Segment Start: EXERCISE DATA

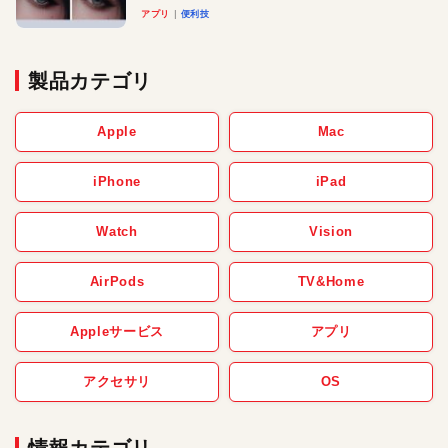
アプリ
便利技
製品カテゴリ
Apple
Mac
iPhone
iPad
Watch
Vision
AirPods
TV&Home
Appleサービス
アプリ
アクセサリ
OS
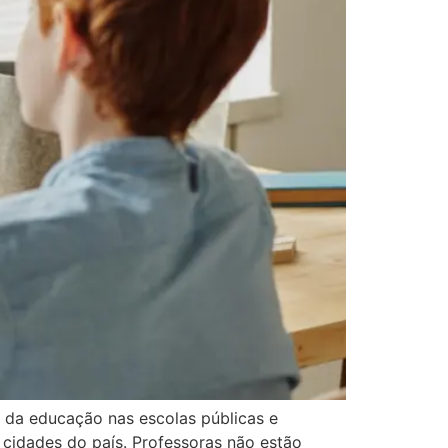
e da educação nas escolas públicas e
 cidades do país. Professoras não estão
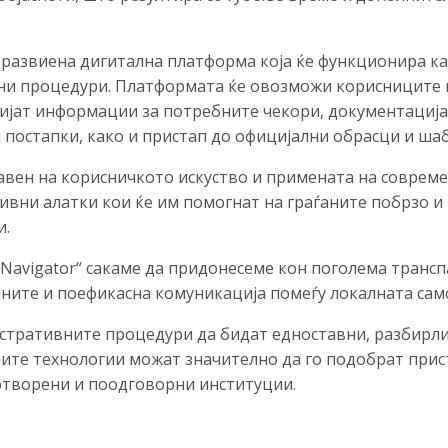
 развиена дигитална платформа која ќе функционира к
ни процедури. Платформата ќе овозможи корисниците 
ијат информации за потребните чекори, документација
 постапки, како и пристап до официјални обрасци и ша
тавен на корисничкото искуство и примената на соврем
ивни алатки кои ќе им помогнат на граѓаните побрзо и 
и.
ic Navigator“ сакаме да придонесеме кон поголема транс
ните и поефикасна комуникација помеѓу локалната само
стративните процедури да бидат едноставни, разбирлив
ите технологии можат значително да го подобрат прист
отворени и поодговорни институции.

Segment End: EXERCISE DATA
Segment Start: EXERCISE DATA

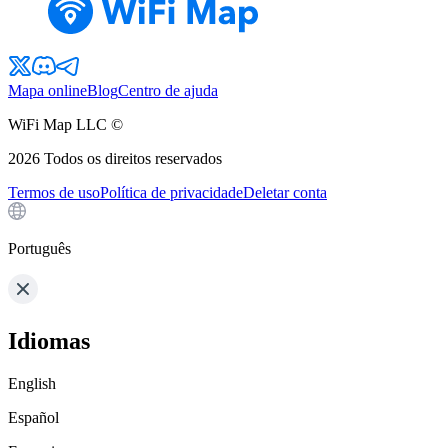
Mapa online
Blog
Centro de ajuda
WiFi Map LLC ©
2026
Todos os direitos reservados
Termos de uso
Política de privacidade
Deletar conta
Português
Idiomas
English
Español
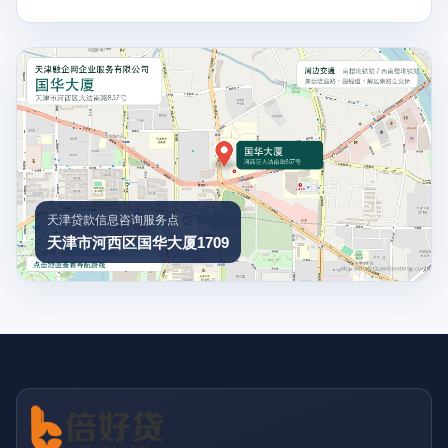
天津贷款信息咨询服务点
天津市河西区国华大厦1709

Segment End: EXERCISE DATA
Segment Start: EXERCISE DATA

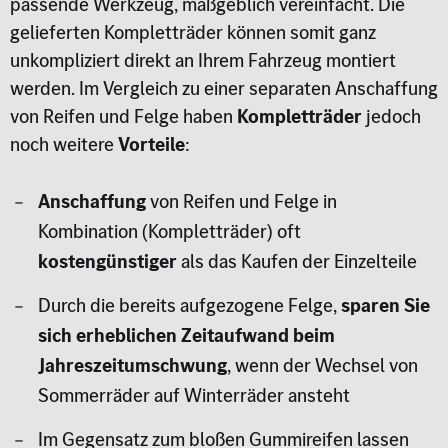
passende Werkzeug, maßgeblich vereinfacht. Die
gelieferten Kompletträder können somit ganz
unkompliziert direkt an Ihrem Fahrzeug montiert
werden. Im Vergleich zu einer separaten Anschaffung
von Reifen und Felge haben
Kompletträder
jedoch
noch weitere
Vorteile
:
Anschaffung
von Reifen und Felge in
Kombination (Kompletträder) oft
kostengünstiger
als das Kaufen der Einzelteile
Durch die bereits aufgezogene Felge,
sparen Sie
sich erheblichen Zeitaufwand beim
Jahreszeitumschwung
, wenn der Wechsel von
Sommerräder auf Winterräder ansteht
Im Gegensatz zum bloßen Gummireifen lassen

Segment End: EXERCISE DATA

THE PROBLEM ->
Working from the data above, extract solely the lines from the one containing "ите технологии можат" through the one containing "отворени и поодговорни институции.", exactly as they appear, both included.

OUTPUT BELOW ->
ите технологии можат значително да го подобрат прист
отворени и поодговорни институции.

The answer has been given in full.